**Provided material**
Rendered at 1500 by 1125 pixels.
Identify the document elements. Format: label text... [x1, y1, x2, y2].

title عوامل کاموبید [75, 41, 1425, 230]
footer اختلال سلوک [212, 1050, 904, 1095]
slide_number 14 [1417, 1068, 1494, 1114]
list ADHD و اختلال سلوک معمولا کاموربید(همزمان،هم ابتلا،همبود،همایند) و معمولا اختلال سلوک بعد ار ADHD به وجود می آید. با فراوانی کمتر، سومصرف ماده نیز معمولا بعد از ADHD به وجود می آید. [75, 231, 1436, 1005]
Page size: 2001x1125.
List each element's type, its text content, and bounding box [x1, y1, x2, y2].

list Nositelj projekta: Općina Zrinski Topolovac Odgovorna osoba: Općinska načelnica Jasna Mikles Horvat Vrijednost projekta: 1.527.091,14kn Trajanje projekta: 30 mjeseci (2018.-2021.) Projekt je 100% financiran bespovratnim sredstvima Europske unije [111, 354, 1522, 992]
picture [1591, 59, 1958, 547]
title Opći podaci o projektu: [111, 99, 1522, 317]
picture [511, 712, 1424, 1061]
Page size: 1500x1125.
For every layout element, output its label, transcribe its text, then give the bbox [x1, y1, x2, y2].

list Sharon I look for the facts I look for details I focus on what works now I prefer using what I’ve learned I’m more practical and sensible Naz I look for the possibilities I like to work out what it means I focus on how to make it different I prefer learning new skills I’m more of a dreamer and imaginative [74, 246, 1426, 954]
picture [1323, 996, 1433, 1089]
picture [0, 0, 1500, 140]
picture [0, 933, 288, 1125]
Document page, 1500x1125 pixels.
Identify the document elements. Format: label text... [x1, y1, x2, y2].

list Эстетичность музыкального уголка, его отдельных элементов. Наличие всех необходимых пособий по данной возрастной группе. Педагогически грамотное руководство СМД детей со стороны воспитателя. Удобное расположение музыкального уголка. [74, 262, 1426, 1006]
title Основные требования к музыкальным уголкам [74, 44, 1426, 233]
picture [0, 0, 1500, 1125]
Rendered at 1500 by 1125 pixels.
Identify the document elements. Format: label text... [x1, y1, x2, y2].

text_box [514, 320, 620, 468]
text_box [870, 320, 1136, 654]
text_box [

**Exercise**
A verbatim output of all the data above is needed.

**Response to this exercise**
Rendered at 1500 by 1125 pixels.
Identify the document elements. Format: label text... [x1, y1, x2, y2].

title عوامل کاموبید [75, 41, 1425, 230]
footer اختلال سلوک [212, 1050, 904, 1095]
slide_number 14 [1417, 1068, 1494, 1114]
list ADHD و اختلال سلوک معمولا کاموربید(همزمان،هم ابتلا،همبود،همایند) و معمولا اختلال سلوک بعد ار ADHD به وجود می آید. با فراوانی کمتر، سومصرف ماده نیز معمولا بعد از ADHD به وجود می آید. [75, 231, 1436, 1005]
Page size: 2001x1125.
List each element's type, its text content, and bounding box [x1, y1, x2, y2].

list Nositelj projekta: Općina Zrinski Topolovac Odgovorna osoba: Općinska načelnica Jasna Mikles Horvat Vrijednost projekta: 1.527.091,14kn Trajanje projekta: 30 mjeseci (2018.-2021.) Projekt je 100% financiran bespovratnim sredstvima Europske unije [111, 354, 1522, 992]
picture [1591, 59, 1958, 547]
title Opći podaci o projektu: [111, 99, 1522, 317]
picture [511, 712, 1424, 1061]
Page size: 1500x1125.
For every layout element, output its label, transcribe its text, then give the bbox [x1, y1, x2, y2].

list Sharon I look for the facts I look for details I focus on what works now I prefer using what I’ve learned I’m more practical and sensible Naz I look for the possibilities I like to work out what it means I focus on how to make it different I prefer learning new skills I’m more of a dreamer and imaginative [74, 246, 1426, 954]
picture [1323, 996, 1433, 1089]
picture [0, 0, 1500, 140]
picture [0, 933, 288, 1125]
Document page, 1500x1125 pixels.
Identify the document elements. Format: label text... [x1, y1, x2, y2].

list Эстетичность музыкального уголка, его отдельных элементов. Наличие всех необходимых пособий по данной возрастной группе. Педагогически грамотное руководство СМД детей со стороны воспитателя. Удобное расположение музыкального уголка. [74, 262, 1426, 1006]
title Основные требования к музыкальным уголкам [74, 44, 1426, 233]
picture [0, 0, 1500, 1125]
Rendered at 1500 by 1125 pixels.
Identify the document elements. Format: label text... [x1, y1, x2, y2].

text_box [514, 320, 620, 468]
text_box [870, 320, 1136, 654]
text_box [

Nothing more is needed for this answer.